- Page:

====

Tomorrow I shall, God willing, start to post material from the actual Desert Mothers’ and Fathers’ writings – but this from Richard Rohr was just too good to pass up. I have myself actually found that the only way I have actually managed to change for the better – rare though that may be! – has been by allowing God to change me, through obedience and suffering, rather than by thinking how I ought to change myself.

Monday, March 07, 2011

A Prayer from the Desert

Lord Jesus Christ, whose will all things obey: pardon what I have done and grant that I, a sinner, may sin no more. Lord, I believe that though I do not deserve it, you can cleanse me from all my sins. Lord, I know that man looks upon the face, but you see the heart. Send your Spirit into my inmost being, to take possession of my soul and body. Without you I cannot be saved; with you to protect me, I long for your salvation. And now I ask you for wisdom, deign of your great goodness to help and defend me. Guide my heart, almighty God, that I may remember your presence day and night.

From: The Desert of the Heart: Daily Readings with the Desert Fathers ed. Benedicta Ward SLG, Darton Longman & Todd, 1988. (Now out of print, but you can usually find second-hand copies on Amazon for around £5)

Sunday, March 06, 2011

The Way of the Desert

The spirituality of the desert fathers and mothers is a very early form of Christianity which largely refers to the gatherings of very dedicated Christians that took place after 313 AD, when the church allowed itself to be more than a bit co-opted by the Edict of Constantine.  Great numbers of the deeply faithful moved off into Egypt, Syria, Cappadocia (Turkey), and Palestine during this period.  St. Anthony of Egypt, who died around 369, is called the father of monks.  He was a layman and a Coptic Christian.

====

- Exercise input:
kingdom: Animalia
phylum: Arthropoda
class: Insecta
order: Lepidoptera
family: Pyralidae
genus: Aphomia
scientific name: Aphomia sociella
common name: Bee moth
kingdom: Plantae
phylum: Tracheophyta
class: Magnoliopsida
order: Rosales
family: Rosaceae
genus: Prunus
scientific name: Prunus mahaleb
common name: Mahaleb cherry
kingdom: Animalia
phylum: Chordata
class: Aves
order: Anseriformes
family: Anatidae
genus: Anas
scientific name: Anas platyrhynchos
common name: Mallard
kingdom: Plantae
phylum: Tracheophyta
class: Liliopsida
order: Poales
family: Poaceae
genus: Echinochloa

====

- Work to do:
(a) In the blog excerpt, list the regions that great numbers of the deeply faithful moved off into during this period.
(b) Show every line of the entries that contains the word "common".

- Expected responses:
(a) Egypt, Syria, Cappadocia (Turkey), Palestine

(b)
common name: Bee moth
common name: Mahaleb cherry
common name: Mallard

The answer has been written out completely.